Disney’s comic book threequel “Deadpool & Wolverine” has grossed $1.086 billion at the global box office after 23 days of release, overtaking 2019’s “Joker” ($1.078 billion) as the highest grossing R-rated movie in history.
Marvel’s save-the-universe adventure landed in theaters on July 26, collecting a mighty $211 million in its domestic debut to rank as the sixth-biggest opening weekend of all time. Since then, “Deadpool & Wolverine” has remained a massive draw with $516 million in North America and $568 million internationally.

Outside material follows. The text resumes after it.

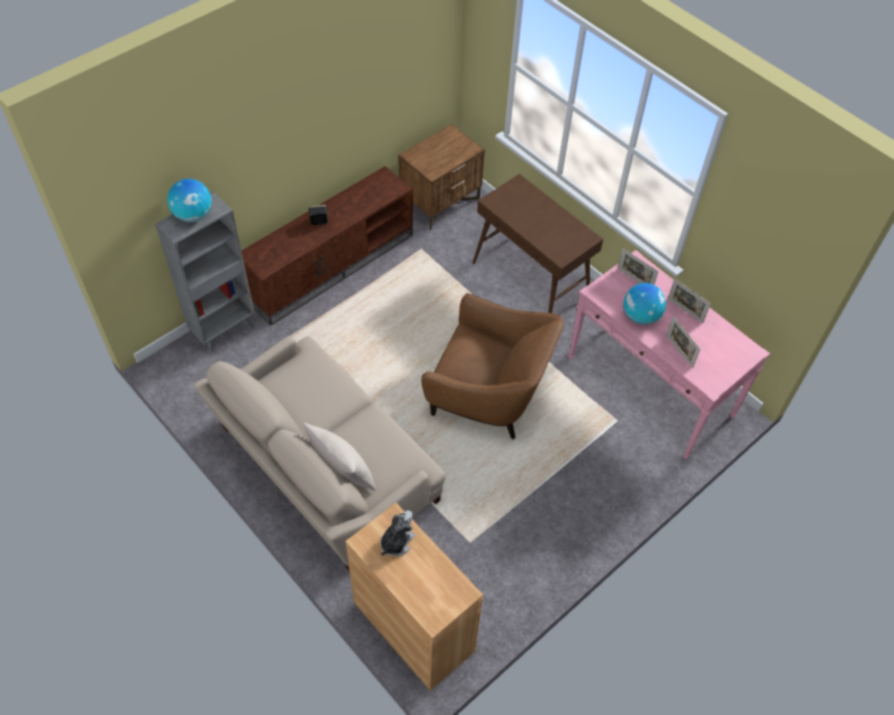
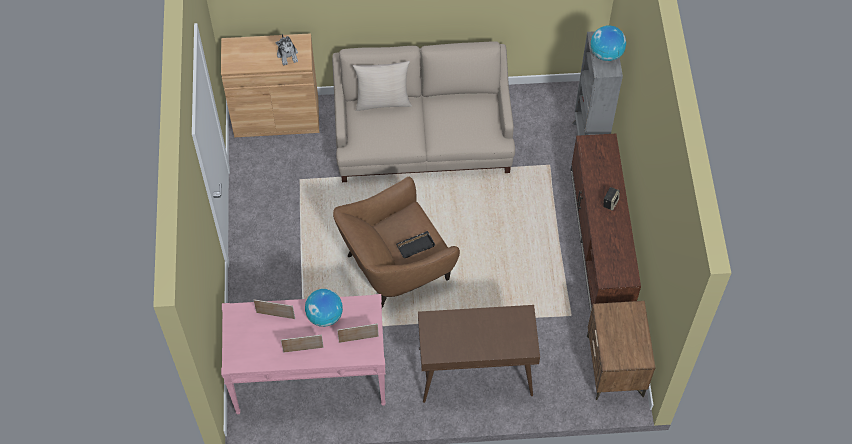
camera: 130 degrees right, 5 degrees up
(481, 345) = (415, 245): none -> black tray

It surpassed the entire theatrical runs of its predecessors — 2016’s “Deadpool” with $783 million and 2018’s “Deadpool 2” with $786 million after just two weeks in theaters.
The pic now the second blockbuster of 2024 (following Disney’s Pixar smash “Inside Out 2” with $1.558 billion) and second R-rated movie ever to join the coveted billion-dollar club.
“Thanks for making Marvel Studios’ first R-rated movie the biggest of all time,” Marvel Studios president Kevin Feige said in a statement. “It’s fantastic to see that audiences are loving this movie as much as we all loved making it. All those conversations were worth it!”.
Feige is cheekily referring to a line in the movie where Deadpool jokes that he said cocaine was the only thing off-limits. In real life, the studio boss insists he didn’t issue that edict.
“We were open to anything,” Feige told Variety for a cover story in July. “After about the 28th time you do a joke, sometimes it’s not as funny. Maybe I’m slightly prudish when it comes to drug use, but I was like, ‘Eh, it’s not that funny.’ Ryan, of course, stores everything in his brain for later use as excellent jokes. And he added it to the script.”
“Deadpool & Wolverine,” starring Ryan Reynolds and Hugh Jackman as their antihero alter egos, is notable because the film ushers the comic book characters that were previously licensed to 20th Century Fox into Disney’s Marvel Cinematic Universe. It’s the first R-rated movie in the MCU.
“It’s never rated R just to be rated R,” Reynolds told the outlet prior to the film’s release. “A lot of it is just the character. The character is very crass. His brain is like a half-eaten omelet inside the skull of a 7-year-old.”
Ticket sales have been stratospheric because Reynolds and director Shawn Levy brought Jackman’s gruff mutant Logan out of retirement and assembled a who’s who of Fox-era heroes, including Jennifer Garner as Elektra, Chris Evans as Human Torch from “Fantastic Four,” Wesley Snipes as Blade, to accompany Deadpool and Wolverine on a timeline-salvaging mission. So, die-hard fans opted to see the movie early and often to avoid plot twists, major cameos, and other spoilers.